The program is symbolic of a new thrust across the country to pay more attention to that vast but decaying network of subterranean pipes and sewers so vital to the comfort of modern civilization.
A small but growing number of cities are tapping a new breed of engineer, armed with the latest tools and techniques, to find better ways of refurbishing the old and prolonging the life of the new.
New Yorkers were painfully reminded of this necessity in September, when bursting water mains shut down the bustling garment district and sent many Manhattanites squishing to work in rolled-up pants.
The trend to do something about aging pipes marks what may be an important shift in thinking: from the fix-it-after-it-breaks mentality to a more preventative approach. In some cases, thumbs are being put in city pipes as part of water-conservation programs - an ethic many believe must become more ingrained if the country is to have enough of this dwindling resource in the future.
''Most cities just deal with problems on a crisis response,'' says Albert Doyle, managing engineer with Brown & Caldwell, a California consulting firm. ''Now some are at least starting to recognize the problem.''
Spurring the movement is the rickety state of the nation's infrastructure, plumbing included. Water systems in many old Northeastern cities are in particularly bad shape. An Urban Institute study earlier this year, for instance , showed that Boston annually loses some 17 percent of the water entering its system because of leaky pipes. Philadelphia loses 19 percent; Buffalo 15 percent; Chicago 12 percent.
For many cities, the repairs are nothing a lot of money wouldn't help fix. But in these austere times, town officials are hard pressed to keep policemen on the beat, much less pour money into leak sleuthing. Even when city, state, or federal funds do come in, they often go for repair of more visible needs: roads and bridges, for instance. Underground utility lines have few boosters.
''If you were a politician, which would you rather have your picture taken next to - a new waste-water treatment plant or some old repaired pipe in the ground?'' asks Richard Noss, an assistant environmental-engineering professor at the University of Massachusetts at Amherst.
The price tag for repairs is huge. Studies estimate that $225 billion will be needed over the next 10 years to upgrade sewer and water systems. Some help may be on the way. Two bills now before Congress would boost federal support for water-main repairs.
States, too, are paying closer attention. The Massachusetts Metropolitan District Commission, for instance, is fashioning a $100 million leak-repair and water-conservation plan that, if implemented, would save 30,000 gallons a day over 40 years, it is said.
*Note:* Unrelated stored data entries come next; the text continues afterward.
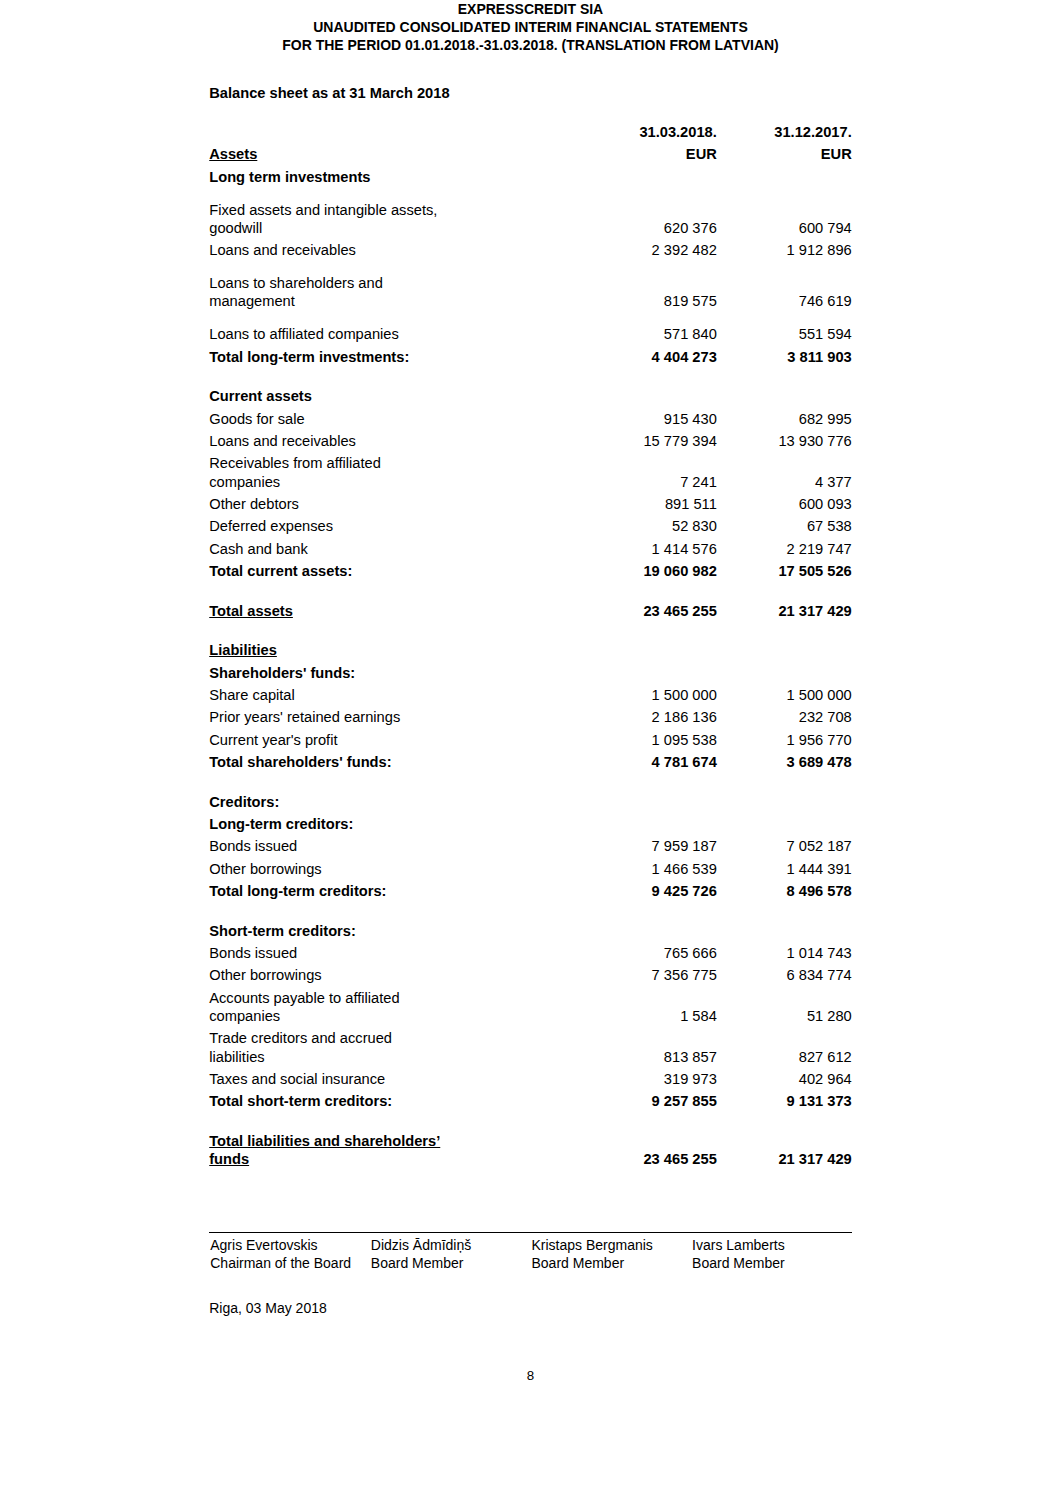EXPRESSCREDIT SIA
UNAUDITED CONSOLIDATED INTERIM FINANCIAL STATEMENTS
FOR THE PERIOD 01.01.2018.-31.03.2018. (TRANSLATION FROM LATVIAN)
Balance sheet as at 31 March 2018
| | 31.03.2018. | 31.12.2017. |
| Assets | EUR | EUR |
| Long term investments | | |
| Fixed assets and intangible assets, goodwill | 620 376 | 600 794 |
| Loans and receivables | 2 392 482 | 1 912 896 |
| Loans to shareholders and management | 819 575 | 746 619 |
| Loans to affiliated companies | 571 840 | 551 594 |
| Total long-term investments: | 4 404 273 | 3 811 903 |
| Current assets | | |
| Goods for sale | 915 430 | 682 995 |
| Loans and receivables | 15 779 394 | 13 930 776 |
| Receivables from affiliated companies | 7 241 | 4 377 |
| Other debtors | 891 511 | 600 093 |
| Deferred expenses | 52 830 | 67 538 |
| Cash and bank | 1 414 576 | 2 219 747 |
| Total current assets: | 19 060 982 | 17 505 526 |
| Total assets | 23 465 255 | 21 317 429 |
| Liabilities | | |
| Shareholders' funds: | | |
| Share capital | 1 500 000 | 1 500 000 |
| Prior years' retained earnings | 2 186 136 | 232 708 |
| Current year's profit | 1 095 538 | 1 956 770 |
| Total shareholders' funds: | 4 781 674 | 3 689 478 |
| Creditors: | | |
| Long-term creditors: | | |
| Bonds issued | 7 959 187 | 7 052 187 |
| Other borrowings | 1 466 539 | 1 444 391 |
| Total long-term creditors: | 9 425 726 | 8 496 578 |
| Short-term creditors: | | |
| Bonds issued | 765 666 | 1 014 743 |
| Other borrowings | 7 356 775 | 6 834 774 |
| Accounts payable to affiliated companies | 1 584 | 51 280 |
| Trade creditors and accrued liabilities | 813 857 | 827 612 |
| Taxes and social insurance | 319 973 | 402 964 |
| Total short-term creditors: | 9 257 855 | 9 131 373 |
| Total liabilities and shareholders’ funds | 23 465 255 | 21 317 429 |
| Agris Evertovskis Chairman of the Board | Didzis Ādmīdiņš Board Member | Kristaps Bergmanis Board Member | Ivars Lamberts Board Member |
Riga, 03 May 2018
8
Even so, the continuing cash crunch and mounting problems of decay in the nation's basement are forcing cities to find more resourceful ways to cope. Some examples:
* In St. Louis, men armed with infrared cameras and ground-penetrating radar can be seen these days shuttling back and forth high above streets in hydraulic lift trucks (''cherry pickers''). The aim: to spot flaws that might lead to breaks in sewer lines.
The city has good reason to go to such lengths. Much of its 1,100-mile network of round-, egg-, and horseshoe-shaped sluiceways - made of timeworn brick, mortar, and wood - date back to the 1860s. Three major sewer collapses, including one that took a building down with it, have cost the city $5 million in repairs in three years.